The window for such an opportunity is small. Marketers have a split second to make an impression as their target audience scrolls through their emails, scans a webpage or glances at a report. Headlines, titles, subject lines – it’s all about the first point of contact. Get it wrong and your client or prospect will move swiftly on without a backward glance.

Explain the benefit

Clickbait headlines have a clear promise: ‘click here and learn this’. The fact that what you could learn may be trivial (what this puppy did next is unbelievable) or life changing (discover how this tax loophole can earn you thousands every week) is not important. The headline makes the benefit clear.

This is something that content marketers must learn from. Spend some time browsing the magazine stand next time you’re in an airport. The cover lines have to do the same job of grabbing attention in an instant then giving a reason to buy.

It’s about the product, not the package

There is, in theory, nothing wrong with clickbait headlines. The problem arises when the story they link to does not deliver what has been promised. If there really was a miracle cure, or if the ‘shocking truth’ really was (a) shocking and (b) true, then the label and the product would have been matched and everyone would be happy.

The issue is that clickbait fails to deliver. There are, however, enough people with time on their hands to make that speculative click of a mouse, just in case this time it’s different. It’s a numbers game and those clicks make enough money to keep the industry going.

The clickbait pandemic

Clickbait is spreading. It’s at the heart of the whole advertising phenomenon but is also used by sites such as Reddit to drive page impressions for both genuine stories and native advertising.

The language of clickbait has spread into other forms of more mainstream journalism. The constant drive to meet traffic targets has led headline writers to push the boundaries between ‘compelling but honest’ and ‘compelling but unsubstantiated’.

Such attention grabbing headlines have now been massively overused.

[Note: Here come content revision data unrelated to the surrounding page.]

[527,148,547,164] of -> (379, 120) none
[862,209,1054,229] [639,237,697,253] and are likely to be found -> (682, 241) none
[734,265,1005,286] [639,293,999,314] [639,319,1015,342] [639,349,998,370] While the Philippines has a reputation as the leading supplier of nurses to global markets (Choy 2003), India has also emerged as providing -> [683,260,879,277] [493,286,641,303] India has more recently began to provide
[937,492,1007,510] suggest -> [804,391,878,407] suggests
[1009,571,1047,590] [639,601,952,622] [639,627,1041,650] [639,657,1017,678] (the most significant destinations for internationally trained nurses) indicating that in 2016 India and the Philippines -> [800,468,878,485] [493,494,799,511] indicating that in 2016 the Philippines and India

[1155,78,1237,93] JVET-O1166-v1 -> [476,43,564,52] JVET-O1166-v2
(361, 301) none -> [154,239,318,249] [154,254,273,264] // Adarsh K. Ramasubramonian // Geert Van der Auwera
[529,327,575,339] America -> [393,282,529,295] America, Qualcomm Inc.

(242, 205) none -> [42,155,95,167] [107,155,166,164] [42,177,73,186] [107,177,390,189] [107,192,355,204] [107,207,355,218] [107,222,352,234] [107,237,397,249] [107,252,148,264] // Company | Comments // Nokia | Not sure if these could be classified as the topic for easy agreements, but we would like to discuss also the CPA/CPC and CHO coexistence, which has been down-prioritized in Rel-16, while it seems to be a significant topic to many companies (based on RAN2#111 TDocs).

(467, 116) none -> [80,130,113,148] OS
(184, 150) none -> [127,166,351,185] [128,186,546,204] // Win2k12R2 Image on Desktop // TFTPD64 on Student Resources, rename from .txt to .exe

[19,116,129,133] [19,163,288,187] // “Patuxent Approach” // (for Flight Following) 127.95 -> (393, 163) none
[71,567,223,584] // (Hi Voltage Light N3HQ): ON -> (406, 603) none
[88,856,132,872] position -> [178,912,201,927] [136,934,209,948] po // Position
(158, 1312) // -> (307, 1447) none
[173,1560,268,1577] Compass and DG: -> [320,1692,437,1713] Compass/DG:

Waters have been muddied and trust eroded. Now is perhaps the time to retreat to more conservative headlines – to leave some clear blue water between your quality content and that of the clickbait pulp that swills around the internet.

But don’t retreat too far. Don’t forget that clickbait works because it understands how people work.

Ask yourself two questions every time you write or approve a headline: Is the benefit clear? Does the content deliver on the promise?

If the answer is yes to both, you’re on the right track.